我呵呵一笑,道:“說來也怪嘞,我就說我跟你們五個人冥冥之中應該有種緣份吧。你們以為,出現在我幻境裡的,是誰呢?只是你們其中的一個人嗎?不是!在幻境裡勾引著我往前走的,是你們五個人一起呢!你們五個人手拉手唱著讚歌,非常歡樂地在前頭召喚著我,什麼樂樂呀,樂樂哥啊,臭小子啊,你快點跟上來呀之類的!”
女人們一聽,紛紛給我豎中指:“屁!還手拉手唱著讚歌勾引你,美死你啦!”
我當作沒看見,繼續我的胡扯:“我當時還很奇怪,怎麼回事呀我說,問你們,你們也不說話,只是一個勁兒招呼我跟著。我當時一看,哎反正你們五個人都在,也不怕落了誰,我也就不想那麼多了,快快活活地跟著你們走。”
“你們說,你們每個人的幻境裡,都出現了我,而我的幻境裡,卻出現了你們五個年輕貌美的姑娘,這能說不是一種預示,一種緣分嗎?”我這言外之意,已經非常的明顯。
當中有兩個女人聽了,臉就有點紅起來了。
蘇舞這時給其他四個女人表了個態:“緣分你個大頭鬼!我收回我之前的話,我幻境裡的那個人,才不是你這大色狼!而是一隻小狗!”

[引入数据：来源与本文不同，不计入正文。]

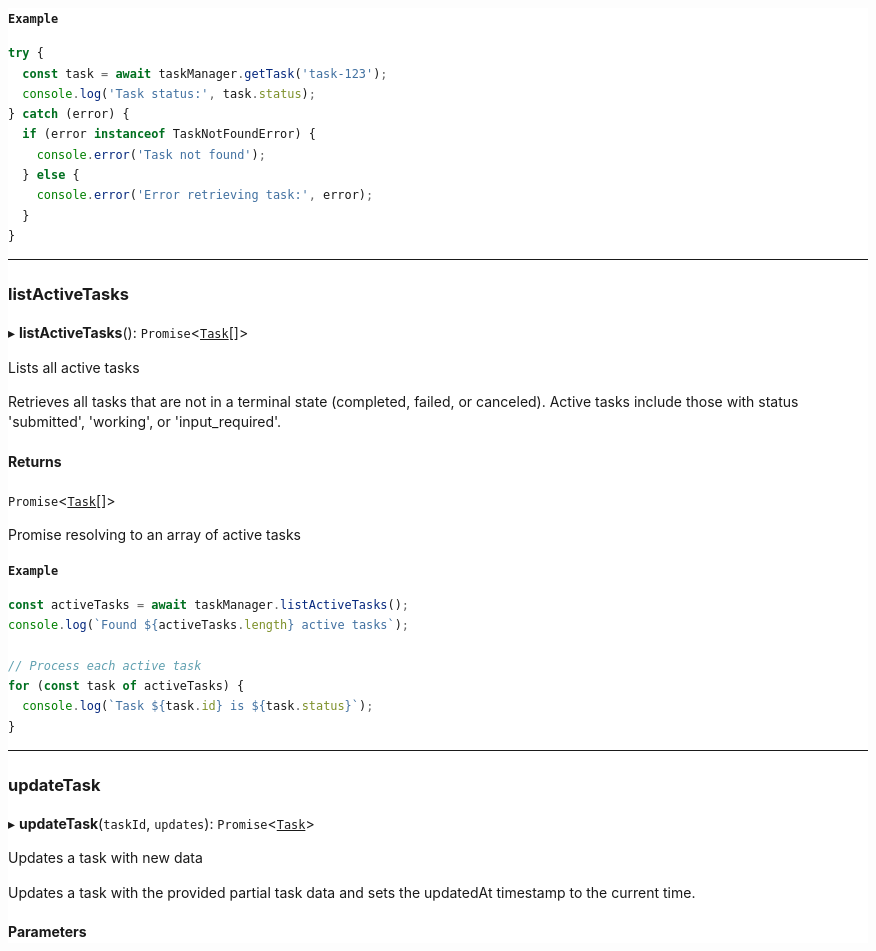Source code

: **`Example`**

```typescript
try {
  const task = await taskManager.getTask('task-123');
  console.log('Task status:', task.status);
} catch (error) {
  if (error instanceof TaskNotFoundError) {
    console.error('Task not found');
  } else {
    console.error('Error retrieving task:', error);
  }
}
```

___

### listActiveTasks

▸ **listActiveTasks**(): `Promise`\<[`Task`](../interfaces/Core.Task.md)[]\>

Lists all active tasks

Retrieves all tasks that are not in a terminal state (completed, failed, or canceled).
Active tasks include those with status 'submitted', 'working', or 'input_required'.

#### Returns

`Promise`\<[`Task`](../interfaces/Core.Task.md)[]\>

Promise resolving to an array of active tasks

**`Example`**

```typescript
const activeTasks = await taskManager.listActiveTasks();
console.log(`Found ${activeTasks.length} active tasks`);

// Process each active task
for (const task of activeTasks) {
  console.log(`Task ${task.id} is ${task.status}`);
}
```

___

### updateTask

▸ **updateTask**(`taskId`, `updates`): `Promise`\<[`Task`](../interfaces/Core.Task.md)\>

Updates a task with new data

Updates a task with the provided partial task data and sets
the updatedAt timestamp to the current time.

#### Parameters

我望她道:“你別逃避現實嘛!你要是把我說成狗,那你豈不是狗……”
我差點就要把‘狗/日的’三個字說出來,但最後關頭,還是活活憋了回去。
一頓胡侃瞎侃,侃到了九點多鐘,就趕這些女人們去睡覺了,明天還得早起。
這一晚,雖然已經把那個危險生物給幹掉了,但我們已經成了驚弓之鳥,還怕這個凶地,還藏著別的危險,所以並不敢再託大。值夜時,從六班分成了三班,兩個人為一班,這樣互相有照應。一個出問題時,另一個能起到保險作用。
昨晚就是因為太大意了,放著一個人,結果值班那人一出問題,直接就全軍覆沒。
……
一夜平安無事。
第二天,天才矇矇亮的時候,我就把女人們全部推起來了,讓她們吃些東西,然後收拾行李,準備趕路。

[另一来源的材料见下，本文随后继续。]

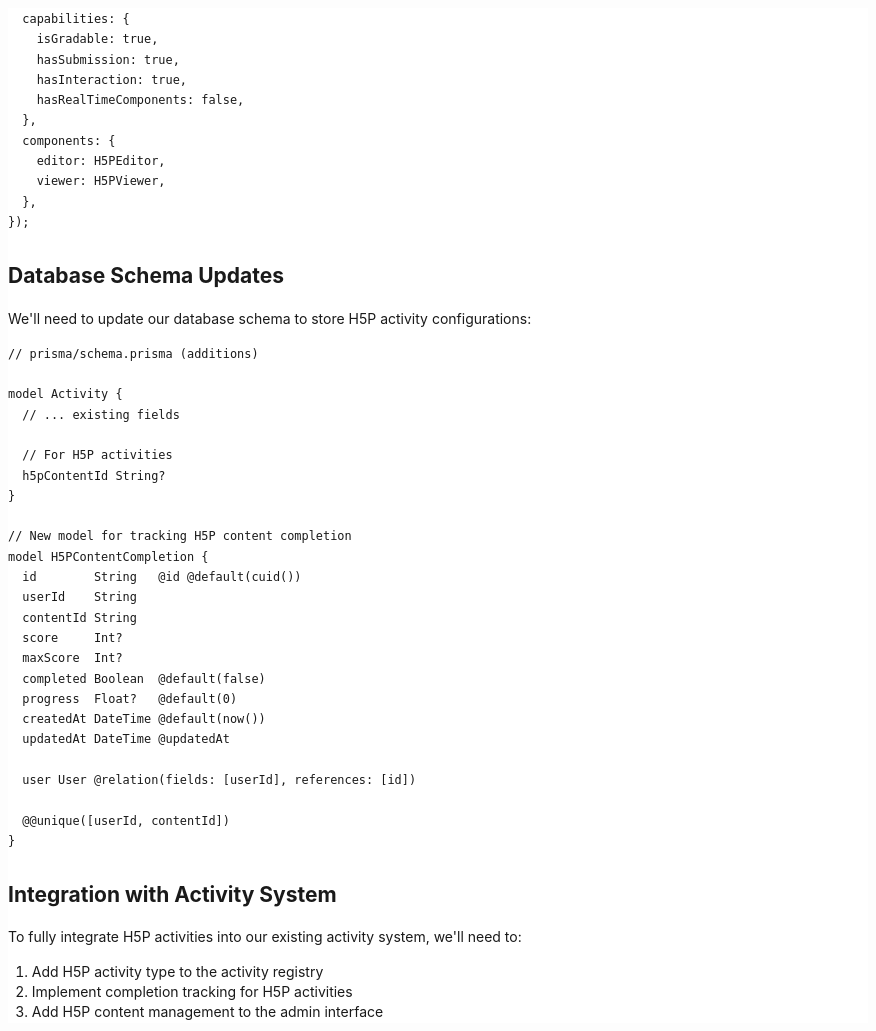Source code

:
 ```tsx
  capabilities: {
    isGradable: true,
    hasSubmission: true,
    hasInteraction: true,
    hasRealTimeComponents: false,
  },
  components: {
    editor: H5PEditor,
    viewer: H5PViewer,
  },
});
```

## Database Schema Updates

We'll need to update our database schema to store H5P activity configurations:

```prisma
// prisma/schema.prisma (additions)

model Activity {
  // ... existing fields
  
  // For H5P activities
  h5pContentId String?
}

// New model for tracking H5P content completion
model H5PContentCompletion {
  id        String   @id @default(cuid())
  userId    String
  contentId String
  score     Int?
  maxScore  Int?
  completed Boolean  @default(false)
  progress  Float?   @default(0)
  createdAt DateTime @default(now())
  updatedAt DateTime @updatedAt

  user User @relation(fields: [userId], references: [id])

  @@unique([userId, contentId])
}
```

## Integration with Activity System

To fully integrate H5P activities into our existing activity system, we'll need to:

1. Add H5P activity type to the activity registry
2. Implement completion tracking for H5P activities
3. Add H5P content management to the admin interface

我們必須要在一天時間之內,離開這座大山,天黑之前,遠離山腳下的那個危險蛇群。
全部人都收拾妥當,然後掩了營火,各自拎著自個兒的行李,由我牽頭開路,一腦袋又鑽進草木繁盛的叢林裡去。
結果往山下走了半天,快中午的時候,我們發現,我們迷路了。
我們根本找不到原本上山時的路徑!
這座大山,其實並不是一座孤峰,地形是很複雜的,峰巒連綿,山脈交錯。
昨天我登上山頂的最高處觀望,就發現一共是有好幾條山脊走向的,東南西北,各自都有一兩條山脊延伸出去,方圓估計得有幾十平方公里。
我們前兩天上山找田夏夏和可心時,也不是直接走直線登的山,而是循著路徑在這山腰中盤迴尋覓,最終才登上峰頂區域的。
因此昨天我從山頂上觀望時,我甚至都無法確定,我們登山的山腳是哪個位置了。
而我們現在腳下所走的這條路,到底能不能回到我們上山的山口,我就更加不能打包票。
在一棵松樹底下,我叫停了下來,讓幾個女人歇息一會兒,對她們道:“又餓又累,先吃點東西吧。我們麻煩了,看樣子,我們走錯方向了,這麼走下去,走不回我們原本上山的地點。”
我表姐邊往地上鋪開一張帆布,問我道:“餘樂,我想問你,你這一早上都尋尋覓覓,帶著我們兜兜轉轉的,你一定要找回原本那個登山點幹嘛呀?”